GrammarPhile Blog

Scaling Back on Functional Shift

Posted by Phil Jamieson   Jul 31, 2013 6:30:00 AM

turtle holding a gift boxHave you gifted anything lately?

Consider the following, seen in newspapers and magazines recently:

    • She saves all wrapped hostess presents and gifts them to unexpected guests.
    • "The gifting is just ridiculous," said the British doctor.
    • Wonderful to own or for gifting!

The third example is remarkable for the perversity with which the copy writer, for the sake of getting in the fashionable word, resists the natural symmetry of Wonderful to own or to give. One does not commonly find in so little room an example of parts so badly matched. Nor is the verb treated as a simple transitive. Gift him with a shoe on Father's Day--unlucky, one-legged, indirect object of his children's love!

Granted to gift, can giftable be far behind? It seems not: we noted a manufacturer advertising for the Christmas trade a number of Giftable Portables. Note that the suffix of giftable, unlike that of portable, results in a double passive, since the noun gift itself is passive--giv'd, a thing given. Giftable is therefore something that can be being given, and try explaining that!

Speaking more generally, the turning of nouns into verbs when no need exists save that of being different and chic should be given no quarter. To author, to rocket, to porpoise (yes, we've seen it in print), to submarine must be left to those who find no other way to impart freshness in their prose.
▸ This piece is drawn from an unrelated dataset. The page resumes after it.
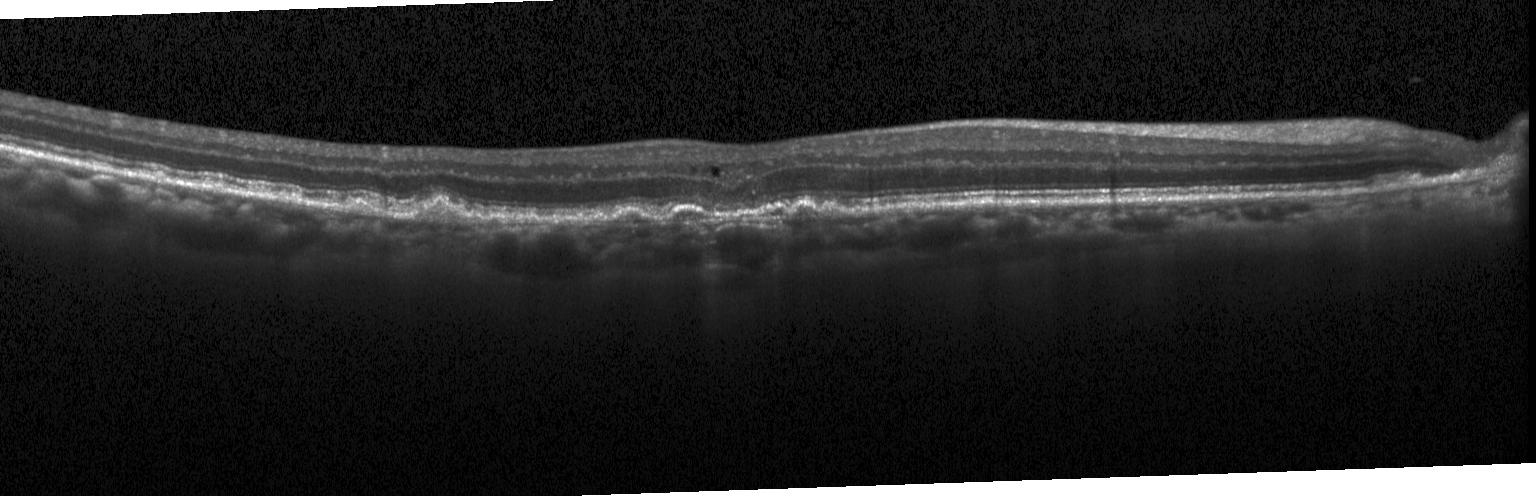

OCT B-scan showing choroidal neovascularization (CNV).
William Safire, in his inimitable style, expounds on the subject:

"No need to overboard ourselves on this: Functional shift (from one part of speech to another) is not new to English. My publisher at The Times has a thing about contact as a verb, and I'll have to get in touch with him about that because contact is an accepted improvement, the decision finalized by usage. Experience counts, and we've been using the noun experience as a verb for centuries.

Where do we draw the line? First, avoid confusion: To gift is bad, because the past participle, gifted, leaves unclear whether the person is especially talented or corrupted by a payoff. Next, avoid lazy or unnecessary coinage: Disincentivize is no improvement over discourage, nor disambiguate over clarify.

Feel free, however, to use freshly minted verbs that fill a need: Baby-sit works, so do intuit and position. Don't lard your prose with the functional shifties, but don't bureaucratize about it, either." (from fumblerules: A Lighthearted Guide to Grammar and Good Usage, 1990, The Cobbet Corporation.)